Ich habe extra in die 1. Fassungen nicht mehr reingeschaut, weil bestimmt irgendwo etwas steht, das mich schlecht aussehen lässt und später zurecht rausgeflogen ist. Aber genau das hätte ich als junger Autor interessant gefunden: zu sehen, wie Dinge anfangen.
Ich habe für Übermedien aufgeschrieben, warum sich der öffentlich-rechtliche Rundfunk radikal ändern muss, wenn er eine Zukunft haben will.
Und wer nach dem Lesen des Textes noch tiefer einstiegen müsste: ich habe – auch für Übermedien – mit Holger Klein in seinem Podcast “Holger ruft an” ebenfalls über das Thema diskutiert.
Zusammen mit meiner Kollegin Lena Krumkamp war ich bei “Lakonisch Elegant” zu Gast, einem Podcast von Deutschlandfunk Kultur.

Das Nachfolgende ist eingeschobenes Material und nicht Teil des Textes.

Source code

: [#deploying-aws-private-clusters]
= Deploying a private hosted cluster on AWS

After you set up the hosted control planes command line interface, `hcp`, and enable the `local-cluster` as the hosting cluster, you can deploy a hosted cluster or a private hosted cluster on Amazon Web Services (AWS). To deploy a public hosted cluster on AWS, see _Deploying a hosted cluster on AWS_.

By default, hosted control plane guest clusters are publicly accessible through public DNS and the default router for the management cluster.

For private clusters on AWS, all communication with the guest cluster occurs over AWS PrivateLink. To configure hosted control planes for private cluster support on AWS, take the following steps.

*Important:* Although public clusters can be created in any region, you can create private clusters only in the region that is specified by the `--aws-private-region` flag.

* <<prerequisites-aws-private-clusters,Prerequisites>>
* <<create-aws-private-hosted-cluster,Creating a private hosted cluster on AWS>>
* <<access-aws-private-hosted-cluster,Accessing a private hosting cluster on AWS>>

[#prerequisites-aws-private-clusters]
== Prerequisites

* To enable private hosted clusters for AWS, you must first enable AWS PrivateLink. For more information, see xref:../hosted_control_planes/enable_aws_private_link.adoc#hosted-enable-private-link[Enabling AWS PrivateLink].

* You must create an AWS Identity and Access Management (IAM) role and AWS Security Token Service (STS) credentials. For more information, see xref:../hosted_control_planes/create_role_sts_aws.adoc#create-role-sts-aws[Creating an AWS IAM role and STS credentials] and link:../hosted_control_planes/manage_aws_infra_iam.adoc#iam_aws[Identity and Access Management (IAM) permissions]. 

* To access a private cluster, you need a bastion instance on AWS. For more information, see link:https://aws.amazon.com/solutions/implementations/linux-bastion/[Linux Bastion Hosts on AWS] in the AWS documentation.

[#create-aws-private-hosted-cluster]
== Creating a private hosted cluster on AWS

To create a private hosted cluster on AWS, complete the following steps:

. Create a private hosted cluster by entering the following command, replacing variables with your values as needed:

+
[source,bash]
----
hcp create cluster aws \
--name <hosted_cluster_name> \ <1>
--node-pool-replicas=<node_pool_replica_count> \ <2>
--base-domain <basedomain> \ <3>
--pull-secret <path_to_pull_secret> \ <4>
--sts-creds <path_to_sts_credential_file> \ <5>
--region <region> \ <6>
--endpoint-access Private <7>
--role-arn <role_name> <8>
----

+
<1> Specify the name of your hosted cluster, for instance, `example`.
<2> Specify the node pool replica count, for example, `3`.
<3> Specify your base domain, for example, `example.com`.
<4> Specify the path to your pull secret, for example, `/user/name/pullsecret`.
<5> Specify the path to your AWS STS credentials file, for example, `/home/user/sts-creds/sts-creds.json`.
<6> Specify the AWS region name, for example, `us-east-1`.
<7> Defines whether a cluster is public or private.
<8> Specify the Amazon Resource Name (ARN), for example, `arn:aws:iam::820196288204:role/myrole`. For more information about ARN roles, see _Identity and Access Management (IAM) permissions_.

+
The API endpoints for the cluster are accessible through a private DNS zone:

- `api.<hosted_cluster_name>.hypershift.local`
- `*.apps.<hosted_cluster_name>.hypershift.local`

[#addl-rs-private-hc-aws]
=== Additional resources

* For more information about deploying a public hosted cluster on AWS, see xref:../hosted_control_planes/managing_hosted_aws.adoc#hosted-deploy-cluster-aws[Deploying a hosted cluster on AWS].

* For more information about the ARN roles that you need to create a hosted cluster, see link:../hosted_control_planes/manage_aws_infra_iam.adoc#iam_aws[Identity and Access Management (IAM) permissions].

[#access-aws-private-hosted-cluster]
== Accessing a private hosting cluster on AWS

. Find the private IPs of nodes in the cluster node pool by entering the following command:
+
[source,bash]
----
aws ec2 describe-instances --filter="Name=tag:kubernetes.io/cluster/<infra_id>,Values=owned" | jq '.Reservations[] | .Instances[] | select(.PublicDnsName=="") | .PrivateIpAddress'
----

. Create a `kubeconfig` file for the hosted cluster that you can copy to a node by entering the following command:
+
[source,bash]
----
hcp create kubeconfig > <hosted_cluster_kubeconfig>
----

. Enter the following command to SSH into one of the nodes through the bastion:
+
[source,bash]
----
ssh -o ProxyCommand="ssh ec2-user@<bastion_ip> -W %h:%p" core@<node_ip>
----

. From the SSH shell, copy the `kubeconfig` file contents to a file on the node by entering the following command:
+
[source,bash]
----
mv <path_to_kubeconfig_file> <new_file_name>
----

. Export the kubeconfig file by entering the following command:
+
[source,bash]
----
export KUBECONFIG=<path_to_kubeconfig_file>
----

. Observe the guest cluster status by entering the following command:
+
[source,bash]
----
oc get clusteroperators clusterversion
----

Wir reden über die französische Serie “In Therapie” (die wiederum ein Remake ist von “BeTipul” aus Israel) und über das Figurenspektrum von Therapeut*innen in Serien und Filmen.
Zusammen mit Thomas Rogel von der heute Show habe ich eine Solidaritätserklärung für die WDR-MitarbeiterInnen verfasst, die hier auch als PDF abrufbar ist. Unter den UnterzeichnerInnen sind unter anderem AutorInnen von allen großen Satire-Sendungen wie der heute Show, dem Neomagazin, extra3 sowie der rbb Abendshow.
Susanne Burg und Patrick Wellinski von “Vollbild”, dem Film- und Fernseh-Magazin auf Deutschlandfunk Kultur, haben uns zwei Jahre lang bei der Arbeit an der zweiten Staffel “Eichwald, MdB” begleitet. Daraus ist jetzt ein einstündiges Feature geworden, das alle Unebenheiten und sonstigen Probleme noch mal nachzeichnet. Sehr hörenswert, nur vielleicht nicht an depressiven Wintertagen.
Die Sendung ist über die Webseite vom Deutschlandfunk abrufbar oder über die Podcast-Feed von “Vollbild”.